Me apartaba de amistades. Posiblemente era mi ego personal que engrandecía a medida que ganaba más en técnicas y astucias… y combates. La muerte de mis enemigos hacía engrandecerme, pero no como persona, sino como militar, y al final como asesino. En una lid a dos, buscaba ganar y matar y con ello la soledad, y es lo que he encontrado: aislamiento y separación.
Me temían, y los que pretendían ser mis amigos, tenían causa oculta.
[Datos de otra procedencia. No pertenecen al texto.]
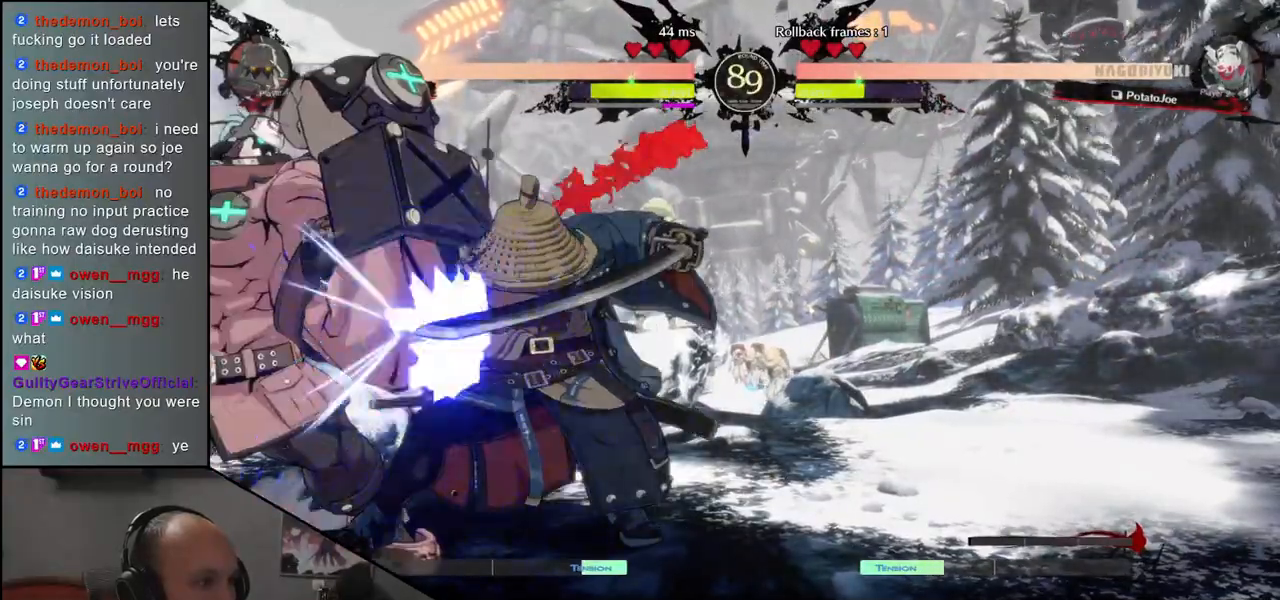
{"buttons": [], "left_stick": "center", "events": [[50, "R1", "up"], [167, "R1", "down"], [233, "R1", "up"], [367, "R1", "down"], [450, "R1", "up"]]}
Mi sable era lo único que no me abandonaba, ni me traicionaba.
Y de traición he de hablaros y también de victoria sin esfuerzo.
Al llegar a la ciudad, la única que me dio calor y cobijo fue una mujer. Estaba solo y herido. Mi último combate se cobró algún trozo de mi cuerpo. Abatido, sobre mi caballo, llegué a una lujosa posada de la ciudad -siempre elegía la mejor pues nunca me ha faltado la plata-.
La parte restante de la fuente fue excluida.